Wednesday, October 16, 2019. I know it’s been quite a spell since my last post. I guess I’ve been trying to figure out, “what is my new normal?”

Going out in public and trying not to be self-conscious about my appearance is still a bit of a struggle. I’ve finally got enough hair that folks who don’t know what I’ve been through think I had it cut this way. The truth is that I don’t think I’d ever be that brave.

It’s good to be back in the company of friends and having a more social life rather than keeping myself isolated so as not to get exposed to any viruses. It feels like I’m back in the world of the living. For most of 2019 I’ve been content to be on my own little planet navigating through the trials of this disease, an active citizen in that corner of the universe that battles cancer on a daily basis. Another one of the patients of all those souls who choose a life serving those of us who are cancer’s victims. I miss my friends in the medical community, but I don’t miss the weekly journey or the poking, prodding and poisoning.

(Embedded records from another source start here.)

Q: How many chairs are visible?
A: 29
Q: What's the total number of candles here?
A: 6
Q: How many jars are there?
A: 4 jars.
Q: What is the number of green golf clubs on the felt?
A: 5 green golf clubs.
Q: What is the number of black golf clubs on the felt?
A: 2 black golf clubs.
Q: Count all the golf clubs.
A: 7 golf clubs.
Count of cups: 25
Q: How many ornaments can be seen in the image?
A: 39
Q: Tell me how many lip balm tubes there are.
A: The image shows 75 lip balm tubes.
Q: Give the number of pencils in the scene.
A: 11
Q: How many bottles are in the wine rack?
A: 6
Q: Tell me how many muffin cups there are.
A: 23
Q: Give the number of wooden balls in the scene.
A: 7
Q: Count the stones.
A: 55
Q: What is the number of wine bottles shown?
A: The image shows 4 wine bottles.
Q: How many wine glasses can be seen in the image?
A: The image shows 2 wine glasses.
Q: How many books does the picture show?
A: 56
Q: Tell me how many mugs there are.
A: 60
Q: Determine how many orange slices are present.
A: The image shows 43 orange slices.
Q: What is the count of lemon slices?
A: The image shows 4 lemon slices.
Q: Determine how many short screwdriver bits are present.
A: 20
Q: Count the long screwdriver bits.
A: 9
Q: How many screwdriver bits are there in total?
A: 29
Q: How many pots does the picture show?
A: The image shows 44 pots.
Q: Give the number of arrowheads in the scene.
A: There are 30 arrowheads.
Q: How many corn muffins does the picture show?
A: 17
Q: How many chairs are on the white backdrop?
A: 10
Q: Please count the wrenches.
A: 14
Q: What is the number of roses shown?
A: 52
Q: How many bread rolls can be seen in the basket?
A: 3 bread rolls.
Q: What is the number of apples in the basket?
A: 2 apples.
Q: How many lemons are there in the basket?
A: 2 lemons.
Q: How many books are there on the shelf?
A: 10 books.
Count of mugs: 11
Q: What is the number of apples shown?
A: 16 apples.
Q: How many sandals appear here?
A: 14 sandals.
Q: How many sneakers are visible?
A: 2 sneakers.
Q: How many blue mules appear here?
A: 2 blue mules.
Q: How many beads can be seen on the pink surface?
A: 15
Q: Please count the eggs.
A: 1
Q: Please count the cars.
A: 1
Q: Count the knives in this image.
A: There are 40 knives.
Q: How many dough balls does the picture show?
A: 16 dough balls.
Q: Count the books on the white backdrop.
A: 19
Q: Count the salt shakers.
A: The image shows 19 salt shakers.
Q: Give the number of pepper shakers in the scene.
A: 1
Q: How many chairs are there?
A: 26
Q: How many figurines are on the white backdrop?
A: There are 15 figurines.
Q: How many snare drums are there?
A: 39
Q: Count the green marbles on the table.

I got on the scales today and I finally weight 95 pounds! A goal I’ve strived to achieve for nearly 10 months.

So, I’m doing good. I’m happy. I’m “healthy.” People say I have my spark back. It’s good to sparkle.

Do I think that ultimately cancer will be my demise? Yes, it’s likely. Unless, of course, there truly is a cure (new cancer vaccine shows promise).

The truth is that cancer is always lingering in the back of my mind. It is my constant companion. When I wake up in the middle of the night that’s what I think about. They aren’t fear-based thoughts. They are mostly about how I want to live my life now that the worst of it is behind me. I’ve decided I’m going to do the things that give me joy…big and small. If I want to have a peanut butter cookie or two, then I’m going to have them. I’m not going to martyr myself in what seems to be a futile attempt to keep cancer at bay. After facing this disease two times in my life, and being in good health both times, I know that cancer doesn’t care. Life was meant to be lived, and that’s what I’m going to do as best I can, under my own terms.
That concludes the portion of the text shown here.